THE PROBLEM:
Present the following entries again, word for word and in full.

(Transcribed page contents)
====
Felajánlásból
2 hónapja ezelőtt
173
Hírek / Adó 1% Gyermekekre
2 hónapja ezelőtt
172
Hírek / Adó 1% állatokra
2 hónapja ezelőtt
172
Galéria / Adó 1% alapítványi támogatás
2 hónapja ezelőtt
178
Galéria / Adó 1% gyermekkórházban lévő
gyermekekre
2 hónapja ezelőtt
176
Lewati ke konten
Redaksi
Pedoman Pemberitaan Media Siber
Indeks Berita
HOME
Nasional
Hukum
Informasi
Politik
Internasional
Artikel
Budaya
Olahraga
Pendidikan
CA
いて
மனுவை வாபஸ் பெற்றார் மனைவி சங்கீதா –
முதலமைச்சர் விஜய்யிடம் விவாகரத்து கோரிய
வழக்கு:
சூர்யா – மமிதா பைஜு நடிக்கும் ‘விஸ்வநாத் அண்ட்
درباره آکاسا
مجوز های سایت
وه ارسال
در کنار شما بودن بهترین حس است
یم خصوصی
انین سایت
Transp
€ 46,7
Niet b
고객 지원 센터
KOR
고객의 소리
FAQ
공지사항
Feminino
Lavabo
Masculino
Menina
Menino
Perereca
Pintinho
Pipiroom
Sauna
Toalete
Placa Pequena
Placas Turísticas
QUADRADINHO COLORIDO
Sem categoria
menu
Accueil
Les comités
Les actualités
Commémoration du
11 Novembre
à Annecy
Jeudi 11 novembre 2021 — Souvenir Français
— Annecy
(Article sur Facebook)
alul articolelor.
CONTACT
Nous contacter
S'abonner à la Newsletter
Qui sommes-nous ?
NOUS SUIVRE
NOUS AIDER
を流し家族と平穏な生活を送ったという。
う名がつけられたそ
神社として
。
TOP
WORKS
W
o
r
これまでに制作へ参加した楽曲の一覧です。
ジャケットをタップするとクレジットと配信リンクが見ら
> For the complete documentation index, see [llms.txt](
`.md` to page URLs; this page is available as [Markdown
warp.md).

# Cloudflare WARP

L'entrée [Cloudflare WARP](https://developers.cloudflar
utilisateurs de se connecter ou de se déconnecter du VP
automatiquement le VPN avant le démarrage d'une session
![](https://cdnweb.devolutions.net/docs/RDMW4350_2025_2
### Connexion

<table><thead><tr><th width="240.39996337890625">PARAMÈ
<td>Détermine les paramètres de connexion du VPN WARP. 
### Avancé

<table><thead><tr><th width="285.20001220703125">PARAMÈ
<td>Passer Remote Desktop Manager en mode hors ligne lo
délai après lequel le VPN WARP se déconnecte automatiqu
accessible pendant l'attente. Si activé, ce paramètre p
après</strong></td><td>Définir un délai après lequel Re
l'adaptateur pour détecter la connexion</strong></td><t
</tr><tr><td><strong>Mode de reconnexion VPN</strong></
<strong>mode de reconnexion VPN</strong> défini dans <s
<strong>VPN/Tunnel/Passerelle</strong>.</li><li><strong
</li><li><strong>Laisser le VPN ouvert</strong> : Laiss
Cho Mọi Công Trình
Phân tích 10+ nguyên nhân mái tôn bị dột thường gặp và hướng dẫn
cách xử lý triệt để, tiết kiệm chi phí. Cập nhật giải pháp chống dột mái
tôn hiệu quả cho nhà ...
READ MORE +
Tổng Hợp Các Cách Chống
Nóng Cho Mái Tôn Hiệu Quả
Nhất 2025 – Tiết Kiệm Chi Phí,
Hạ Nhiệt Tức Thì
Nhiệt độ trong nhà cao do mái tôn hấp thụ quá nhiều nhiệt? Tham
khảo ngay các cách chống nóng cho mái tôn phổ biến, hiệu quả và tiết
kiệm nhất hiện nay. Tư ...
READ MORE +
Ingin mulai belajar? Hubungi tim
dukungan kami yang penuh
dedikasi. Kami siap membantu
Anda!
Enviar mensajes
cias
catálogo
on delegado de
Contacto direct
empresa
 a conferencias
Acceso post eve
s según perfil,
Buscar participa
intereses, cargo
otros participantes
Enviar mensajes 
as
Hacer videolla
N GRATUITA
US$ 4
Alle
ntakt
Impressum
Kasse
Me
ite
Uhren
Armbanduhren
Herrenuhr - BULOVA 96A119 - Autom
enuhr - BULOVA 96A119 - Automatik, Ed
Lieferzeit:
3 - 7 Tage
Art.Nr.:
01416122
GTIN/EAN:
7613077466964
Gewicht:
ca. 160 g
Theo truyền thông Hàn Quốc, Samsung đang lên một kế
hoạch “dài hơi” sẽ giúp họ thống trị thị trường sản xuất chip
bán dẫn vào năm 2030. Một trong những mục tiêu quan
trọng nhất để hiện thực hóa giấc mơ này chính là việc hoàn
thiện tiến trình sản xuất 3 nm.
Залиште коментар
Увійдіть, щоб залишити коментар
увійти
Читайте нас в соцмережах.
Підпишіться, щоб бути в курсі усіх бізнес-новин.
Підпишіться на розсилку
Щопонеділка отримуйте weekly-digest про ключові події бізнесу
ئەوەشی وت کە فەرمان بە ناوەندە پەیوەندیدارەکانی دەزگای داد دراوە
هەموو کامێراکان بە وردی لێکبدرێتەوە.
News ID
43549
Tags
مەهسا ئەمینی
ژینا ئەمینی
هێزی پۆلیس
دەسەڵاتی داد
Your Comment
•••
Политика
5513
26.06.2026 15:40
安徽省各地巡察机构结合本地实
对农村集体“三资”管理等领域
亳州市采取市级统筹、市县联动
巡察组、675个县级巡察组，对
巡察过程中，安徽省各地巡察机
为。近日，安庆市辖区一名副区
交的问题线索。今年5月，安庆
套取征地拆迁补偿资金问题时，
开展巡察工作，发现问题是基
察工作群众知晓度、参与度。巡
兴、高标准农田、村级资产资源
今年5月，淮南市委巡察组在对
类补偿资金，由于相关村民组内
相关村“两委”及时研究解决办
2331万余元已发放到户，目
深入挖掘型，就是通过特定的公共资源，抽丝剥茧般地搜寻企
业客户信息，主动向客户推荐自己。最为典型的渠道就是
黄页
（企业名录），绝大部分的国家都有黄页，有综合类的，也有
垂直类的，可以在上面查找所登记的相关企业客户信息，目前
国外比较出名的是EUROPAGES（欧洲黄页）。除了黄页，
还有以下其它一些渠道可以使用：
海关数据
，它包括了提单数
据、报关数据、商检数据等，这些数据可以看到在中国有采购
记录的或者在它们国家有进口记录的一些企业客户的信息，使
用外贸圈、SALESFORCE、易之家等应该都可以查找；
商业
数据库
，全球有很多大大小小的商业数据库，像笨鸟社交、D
====
RESPONSE AREA:
Felajánlásból
2 hónapja ezelőtt
173
Hírek / Adó 1% Gyermekekre
2 hónapja ezelőtt
172
Hírek / Adó 1% állatokra
2 hónapja ezelőtt
172
Galéria / Adó 1% alapítványi támogatás
2 hónapja ezelőtt
178
Galéria / Adó 1% gyermekkórházban lévő
gyermekekre
2 hónapja ezelőtt
176
Lewati ke konten
Redaksi
Pedoman Pemberitaan Media Siber
Indeks Berita
HOME
Nasional
Hukum
Informasi
Politik
Internasional
Artikel
Budaya
Olahraga
Pendidikan
CA
いて
மனுவை வாபஸ் பெற்றார் மனைவி சங்கீதா –
முதலமைச்சர் விஜய்யிடம் விவாகரத்து கோரிய
வழக்கு:
சூர்யா – மமிதா பைஜு நடிக்கும் ‘விஸ்வநாத் அண்ட்
درباره آکاسا
مجوز های سایت
وه ارسال
در کنار شما بودن بهترین حس است
یم خصوصی
انین سایت
Transp
€ 46,7
Niet b
고객 지원 센터
KOR
고객의 소리
FAQ
공지사항
Feminino
Lavabo
Masculino
Menina
Menino
Perereca
Pintinho
Pipiroom
Sauna
Toalete
Placa Pequena
Placas Turísticas
QUADRADINHO COLORIDO
Sem categoria
menu
Accueil
Les comités
Les actualités
Commémoration du
11 Novembre
à Annecy
Jeudi 11 novembre 2021 — Souvenir Français
— Annecy
(Article sur Facebook)
alul articolelor.
CONTACT
Nous contacter
S'abonner à la Newsletter
Qui sommes-nous ?
NOUS SUIVRE
NOUS AIDER
を流し家族と平穏な生活を送ったという。
う名がつけられたそ
神社として
。
TOP
WORKS
W
o
r
これまでに制作へ参加した楽曲の一覧です。
ジャケットをタップするとクレジットと配信リンクが見ら
> For the complete documentation index, see [llms.txt](
`.md` to page URLs; this page is available as [Markdown
warp.md).

# Cloudflare WARP

L'entrée [Cloudflare WARP](https://developers.cloudflar
utilisateurs de se connecter ou de se déconnecter du VP
automatiquement le VPN avant le démarrage d'une session
![](https://cdnweb.devolutions.net/docs/RDMW4350_2025_2
### Connexion

<table><thead><tr><th width="240.39996337890625">PARAMÈ
<td>Détermine les paramètres de connexion du VPN WARP. 
### Avancé

<table><thead><tr><th width="285.20001220703125">PARAMÈ
<td>Passer Remote Desktop Manager en mode hors ligne lo
délai après lequel le VPN WARP se déconnecte automatiqu
accessible pendant l'attente. Si activé, ce paramètre p
après</strong></td><td>Définir un délai après lequel Re
l'adaptateur pour détecter la connexion</strong></td><t
</tr><tr><td><strong>Mode de reconnexion VPN</strong></
<strong>mode de reconnexion VPN</strong> défini dans <s
<strong>VPN/Tunnel/Passerelle</strong>.</li><li><strong
</li><li><strong>Laisser le VPN ouvert</strong> : Laiss
Cho Mọi Công Trình
Phân tích 10+ nguyên nhân mái tôn bị dột thường gặp và hướng dẫn
cách xử lý triệt để, tiết kiệm chi phí. Cập nhật giải pháp chống dột mái
tôn hiệu quả cho nhà ...
READ MORE +
Tổng Hợp Các Cách Chống
Nóng Cho Mái Tôn Hiệu Quả
Nhất 2025 – Tiết Kiệm Chi Phí,
Hạ Nhiệt Tức Thì
Nhiệt độ trong nhà cao do mái tôn hấp thụ quá nhiều nhiệt? Tham
khảo ngay các cách chống nóng cho mái tôn phổ biến, hiệu quả và tiết
kiệm nhất hiện nay. Tư ...
READ MORE +
Ingin mulai belajar? Hubungi tim
dukungan kami yang penuh
dedikasi. Kami siap membantu
Anda!
Enviar mensajes
cias
catálogo
on delegado de
Contacto direct
empresa
 a conferencias
Acceso post eve
s según perfil,
Buscar participa
intereses, cargo
otros participantes
Enviar mensajes 
as
Hacer videolla
N GRATUITA
US$ 4
Alle
ntakt
Impressum
Kasse
Me
ite
Uhren
Armbanduhren
Herrenuhr - BULOVA 96A119 - Autom
enuhr - BULOVA 96A119 - Automatik, Ed
Lieferzeit:
3 - 7 Tage
Art.Nr.:
01416122
GTIN/EAN:
7613077466964
Gewicht:
ca. 160 g
Theo truyền thông Hàn Quốc, Samsung đang lên một kế
hoạch “dài hơi” sẽ giúp họ thống trị thị trường sản xuất chip
bán dẫn vào năm 2030. Một trong những mục tiêu quan
trọng nhất để hiện thực hóa giấc mơ này chính là việc hoàn
thiện tiến trình sản xuất 3 nm.
Залиште коментар
Увійдіть, щоб залишити коментар
увійти
Читайте нас в соцмережах.
Підпишіться, щоб бути в курсі усіх бізнес-новин.
Підпишіться на розсилку
Щопонеділка отримуйте weekly-digest про ключові події бізнесу
ئەوەشی وت کە فەرمان بە ناوەندە پەیوەندیدارەکانی دەزگای داد دراوە
هەموو کامێراکان بە وردی لێکبدرێتەوە.
News ID
43549
Tags
مەهسا ئەمینی
ژینا ئەمینی
هێزی پۆلیس
دەسەڵاتی داد
Your Comment
•••
Политика
5513
26.06.2026 15:40
安徽省各地巡察机构结合本地实
对农村集体“三资”管理等领域
亳州市采取市级统筹、市县联动
巡察组、675个县级巡察组，对
巡察过程中，安徽省各地巡察机
为。近日，安庆市辖区一名副区
交的问题线索。今年5月，安庆
套取征地拆迁补偿资金问题时，
开展巡察工作，发现问题是基
察工作群众知晓度、参与度。巡
兴、高标准农田、村级资产资源
今年5月，淮南市委巡察组在对
类补偿资金，由于相关村民组内
相关村“两委”及时研究解决办
2331万余元已发放到户，目
深入挖掘型，就是通过特定的公共资源，抽丝剥茧般地搜寻企
业客户信息，主动向客户推荐自己。最为典型的渠道就是
黄页
（企业名录），绝大部分的国家都有黄页，有综合类的，也有
垂直类的，可以在上面查找所登记的相关企业客户信息，目前
国外比较出名的是EUROPAGES（欧洲黄页）。除了黄页，
还有以下其它一些渠道可以使用：
海关数据
，它包括了提单数
据、报关数据、商检数据等，这些数据可以看到在中国有采购
记录的或者在它们国家有进口记录的一些企业客户的信息，使
用外贸圈、SALESFORCE、易之家等应该都可以查找；
商业
数据库
，全球有很多大大小小的商业数据库，像笨鸟社交、D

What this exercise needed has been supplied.